Although the British agent in Baluchistan has autocratic powers whenever he finds it necessary to exercise them, the Khan of Kalat is allowed to govern the country in his own way, and to all appearances is the independent authority. He is given a subsidy of about $75,000 a year on his private account from the Indian government, and his official income averages about 500,000 rupees a year, which is equivalent to about $175,000. With this he pays the expenses of his government and maintains a bodyguard of about 250 native cavalry. Only once has the British government found it necessary to interfere in an arbitrary manner. On that occasion Khudadad, the late ruling khan, murdered his prime minister in a fit of passion, and upon investigation it was found that he had put to death also without trial a number of innocent subjects. The Viceroy of India permitted him to abdicate and gave him a generous allowance, which was much better treatment than the villain was entitled to. His son, Mir Mahmud, who succeeded him, turns out to be an excellent ruler. He is intelligent, conscientious, and has the welfare of his people at heart.

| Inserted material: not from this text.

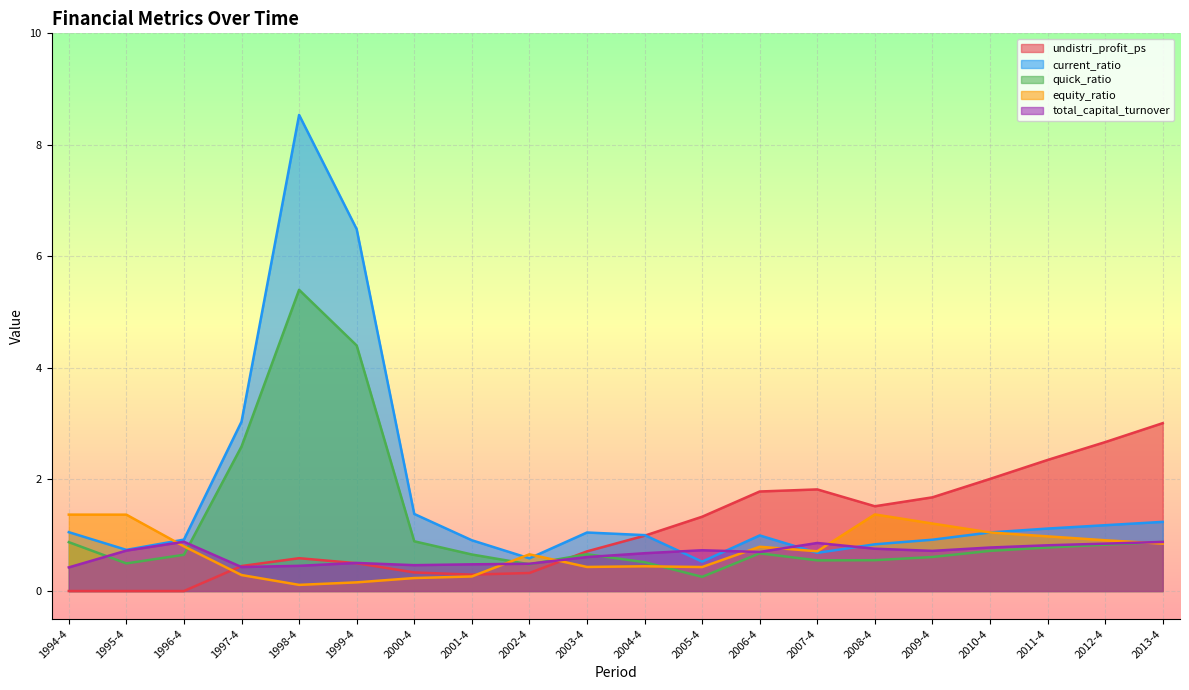

The value of equity_ratio at 2007-4 is 1.3. True or false?

False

There is little of interest except the political question and the peculiar appearance of the people up in that particular part of India. It has been debatable ground as far back as the earliest days of Aryan colonization. Although Peshawur is regarded as a modern city, it is mentioned by the historians who wrote up the campaigns of Alexander the Great, and if you will go up there the guides will show you where he crossed the river. The city has a population of about 80,000, of which three-fourths are Moslems. They come from every part of Asia, and the streets and bazaars swarm with quaint costumes and strange faces unlike any you have ever seen before. And what strikes a traveler most forcibly is their proud demeanor, their haughty bearing and the independent spirit expressed by every glance and every gesture. They walk like kings, these fierce, intolerant sons of the desert, and their costumes, no matter how dirty and trail-worn they may be, add to the dignity and manliness of their deportment.

They are so different, these haughty Mohammedans, from the bare-legged, barefooted, cringing, crouching creatures you see farther south. It would seem impossible for these men to stoop for any purpose, but the Bengalese, the Hindustani and the rest of the population of the southern provinces, do everything on the ground. They never use chairs or benches, but always squat upon the floor, and all their work is done upon the ground. Carpenters have no benches, and if they plane a board they place it upon the earth before them and hold it fast with their feet. The blacksmith has his anvil on the floor; the goldsmith, the tailor and even the printer use the floor for benches, and it is the desk of the letter writer and the bookkeeper.

It looks queer to see a printer squatting before a case of type, and even queerer to see a person writing a letter with a block of paper spread out before him on the ground. But that is the Hindu custom. You find it everywhere throughout India, just as you will find everybody, men, women and children, carrying their loads, no matter how light or how heavy, upon their heads. If an errand boy is sent from a shop with a parcel he never touches it with his hands, but invariably carries it on top of his turban. One morning I counted seven young chaps with "shining morning faces" on their way to school, everyone of them with his books and slate upon his head. The masons' helpers, who are mostly women, carry bricks and mortar upon their heads instead of in hods on their shoulders, and it is remarkable what heavy loads their spines will support. At the railway stations the luggage and freight is carried the same way. The necks and backs of the natives are developed at a very early age. If a porter can get assistance to hoist it to the top of his head he will stagger along under any burden all right. I have seen eight men under a grand piano and two men under a big American roller top desk, and in Calcutta, where one of the street railway companies was extending its tracks, I saw the workmen carry the rails upon their heads.